Portishead
Pomysł na napisanie tego tematu przyszedł do mnie dość spontanicznie, ponieważ udało mi się właśnie dorwać ich koncert z Nowego Jorku w Roseland Ballroom w wersji audiowizualnej, co wywołało we mnie dość silną nostalgię za czasami, kiedy to ich odkrywałam i zaczynałam swoją przygodę z trip-hopem.
Dla tych, co mogą nie wiedzieć [a myślę, że będzie to bardzo nieliczne grono] kim są Portishead, krótka notka.
Portishead to zespół stworzony w 1991 roku przez Geoffa Barrowa [klawiszowca i multiinstrumentalistę] oraz Beth Gibbons - charyzmatyczną w swej acharyzmatyczności wokalistkę. Nazwę wzięli od miejscowości, w której dorastał Barrow [która nota benę leży blisko Bristolu, z którego wywodzą się Tricky i Massive Attack]. Przy okazji wymieniania członków zespołu, nie można zapomnieć o Adrianie Utley'u - gitarzyście - który w bardzo dużym stopniu przyczynił się do niepowtarzalnego brzmienia Portishead.
Muzycy zaczęli od wydania w 1994r. krótkiego filmu pt. To Kill A Dead Man, w którym sami zagrali i nagrali muzykę. Miał on niejako zaprezentować muzykę zespołu i jej klimat.
A oto i on:
Portishead - To Kill A Dead Man
Również w roku 1994 wydali swój debiutancki album Dummy,
z niezapomnianym singlem Glory Box:
Portishead - Glory Box
Ten album zmienił moje życie na zawsze. To było coś idealnego, coś, czego potrzebowałam, co miesiącami nie było wyjmowane z odtwarzacza, puszczane w kółko, bez wytchnienia... [nawet mojej mamie się spodobało ;)]
Nie o to chodzi. Koniec lat 90 był magiczny... Ale nie o tym....
Rok 1997 przyniósł self-titled album Portishead.
Może pamiętacie ten schizujący teledysk i utwór All Mine... jakość jak z wielokrotnie odtwarzanej taśmy VHS, boska gra basu, perkusji, instrumentów dętych oraz smyczków... no i ta napawająca niepokojem dziewczynka...
Portishead - All Mine
Nie mogłam tu nie wspomnieć o moim ukochanym Over...
No i wreszcie rzecz, która mnie popchnęła do napisania tego posta. Album, czy też raczej koncert Roseland NYC Live nagrany w roku 1997, wydany w 1998.
Pamiętam, miałam z 15, czy 16 lat, istniał jeszcze wtedy ten zacny program Viva Zwei i czasem lubili puszczać naprawdę dobre rzeczy... Udało mi się nagrać materiał z tego koncertu, przeplatany wywiadem z Geoffem Barrowem.
Tak czy inaczej... Rozpisałam się na temat zespołu, moim zamysłem było raczej pisać, co we mnie wywołał, wyszło jak wyszło...

→ **Fragment zbioru danych**

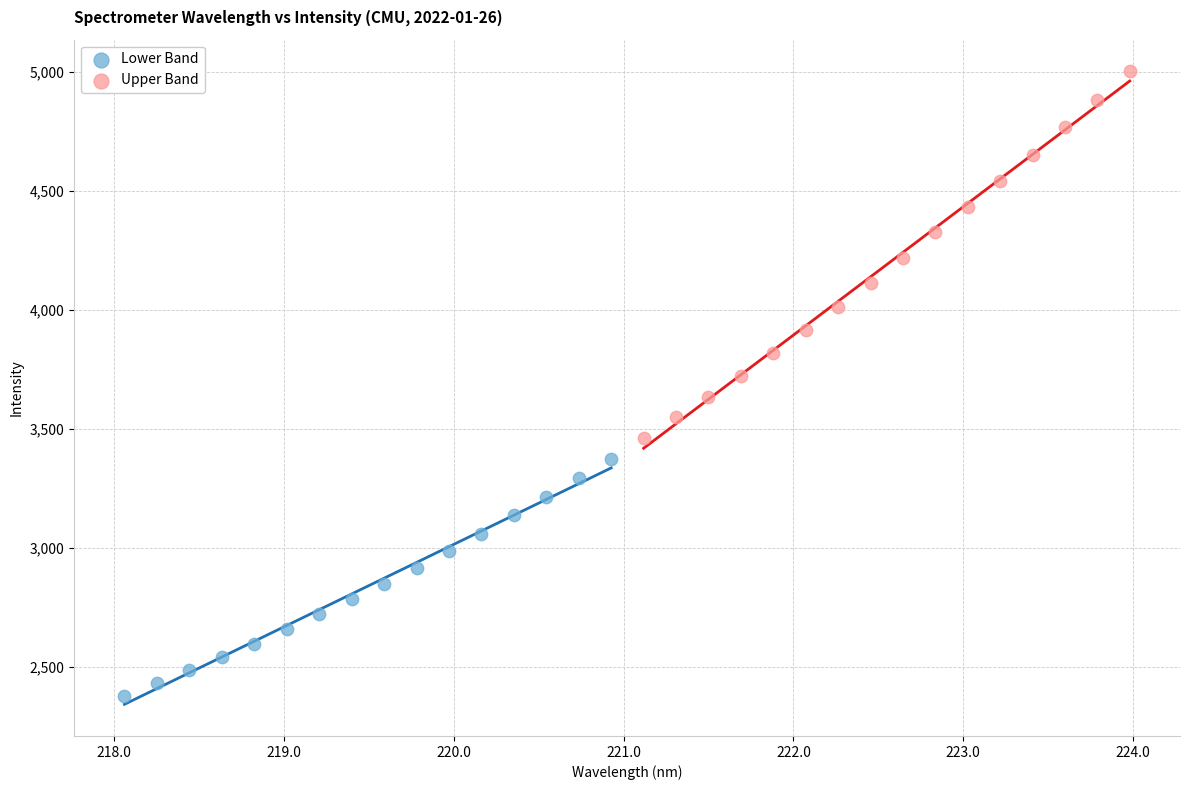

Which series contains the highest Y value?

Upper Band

→ **Zadania do wykonania**
1. Przepisz z tekstu o zespole Portishead fragment od słów „Portishead - All” aż do słów „wyszło jak wyszło...” włącznie.
2. Odpowiedz na podstawie tekstu o zespole Portishead:
(a) W którym roku powstał zespół?
(b) Jaki tytuł nosił debiutancki album zespołu?
(c) W którym roku wydano koncert Roseland NYC Live?

→ **Wyniki ćwiczenia**
1.
Portishead - All Mine
Nie mogłam tu nie wspomnieć o moim ukochanym Over...
No i wreszcie rzecz, która mnie popchnęła do napisania tego posta. Album, czy też raczej koncert Roseland NYC Live nagrany w roku 1997, wydany w 1998.
Pamiętam, miałam z 15, czy 16 lat, istniał jeszcze wtedy ten zacny program Viva Zwei i czasem lubili puszczać naprawdę dobre rzeczy... Udało mi się nagrać materiał z tego koncertu, przeplatany wywiadem z Geoffem Barrowem.
Tak czy inaczej... Rozpisałam się na temat zespołu, moim zamysłem było raczej pisać, co we mnie wywołał, wyszło jak wyszło...

2.
(a) W 1991 roku.
(b) Dummy.
(c) W 1998 roku.